-------- Source material --------
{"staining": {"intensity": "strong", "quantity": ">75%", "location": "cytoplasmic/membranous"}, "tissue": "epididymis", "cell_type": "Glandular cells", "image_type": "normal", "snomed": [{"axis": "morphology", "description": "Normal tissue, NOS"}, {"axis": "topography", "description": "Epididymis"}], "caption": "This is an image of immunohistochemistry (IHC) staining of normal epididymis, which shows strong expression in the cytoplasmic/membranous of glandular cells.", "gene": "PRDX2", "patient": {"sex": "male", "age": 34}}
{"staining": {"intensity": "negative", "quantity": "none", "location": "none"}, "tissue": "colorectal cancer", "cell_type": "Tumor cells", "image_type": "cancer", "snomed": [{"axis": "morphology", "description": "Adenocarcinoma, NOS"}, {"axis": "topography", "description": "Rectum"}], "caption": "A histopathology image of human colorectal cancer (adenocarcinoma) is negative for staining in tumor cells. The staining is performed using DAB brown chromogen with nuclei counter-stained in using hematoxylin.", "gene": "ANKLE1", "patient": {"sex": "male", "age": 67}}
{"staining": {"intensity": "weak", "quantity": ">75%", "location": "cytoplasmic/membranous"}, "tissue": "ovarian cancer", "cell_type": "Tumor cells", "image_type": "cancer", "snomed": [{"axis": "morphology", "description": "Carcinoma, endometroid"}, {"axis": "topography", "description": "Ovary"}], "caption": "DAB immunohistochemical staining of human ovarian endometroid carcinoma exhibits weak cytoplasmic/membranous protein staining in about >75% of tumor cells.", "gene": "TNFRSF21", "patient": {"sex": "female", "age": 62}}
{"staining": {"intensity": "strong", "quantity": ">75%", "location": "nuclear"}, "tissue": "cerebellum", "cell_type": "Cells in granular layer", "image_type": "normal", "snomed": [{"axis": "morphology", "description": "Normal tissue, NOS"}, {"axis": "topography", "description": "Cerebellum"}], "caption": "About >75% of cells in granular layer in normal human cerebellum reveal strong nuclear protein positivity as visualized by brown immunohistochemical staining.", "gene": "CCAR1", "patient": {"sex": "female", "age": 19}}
--------
**Exercise description:**
Start at the first line of the data above. Stop after the line containing "immunohistochemical staining of", reproducing each line exactly and adding nothing.

**Exercise answer:**
{"staining": {"intensity": "strong", "quantity": ">75%", "location": "cytoplasmic/membranous"}, "tissue": "epididymis", "cell_type": "Glandular cells", "image_type": "normal", "snomed": [{"axis": "morphology", "description": "Normal tissue, NOS"}, {"axis": "topography", "description": "Epididymis"}], "caption": "This is an image of immunohistochemistry (IHC) staining of normal epididymis, which shows strong expression in the cytoplasmic/membranous of glandular cells.", "gene": "PRDX2", "patient": {"sex": "male", "age": 34}}
{"staining": {"intensity": "negative", "quantity": "none", "location": "none"}, "tissue": "colorectal cancer", "cell_type": "Tumor cells", "image_type": "cancer", "snomed": [{"axis": "morphology", "description": "Adenocarcinoma, NOS"}, {"axis": "topography", "description": "Rectum"}], "caption": "A histopathology image of human colorectal cancer (adenocarcinoma) is negative for staining in tumor cells. The staining is performed using DAB brown chromogen with nuclei counter-stained in using hematoxylin.", "gene": "ANKLE1", "patient": {"sex": "male", "age": 67}}
{"staining": {"intensity": "weak", "quantity": ">75%", "location": "cytoplasmic/membranous"}, "tissue": "ovarian cancer", "cell_type": "Tumor cells", "image_type": "cancer", "snomed": [{"axis": "morphology", "description": "Carcinoma, endometroid"}, {"axis": "topography", "description": "Ovary"}], "caption": "DAB immunohistochemical staining of human ovarian endometroid carcinoma exhibits weak cytoplasmic/membranous protein staining in about >75% of tumor cells.", "gene": "TNFRSF21", "patient": {"sex": "female", "age": 62}}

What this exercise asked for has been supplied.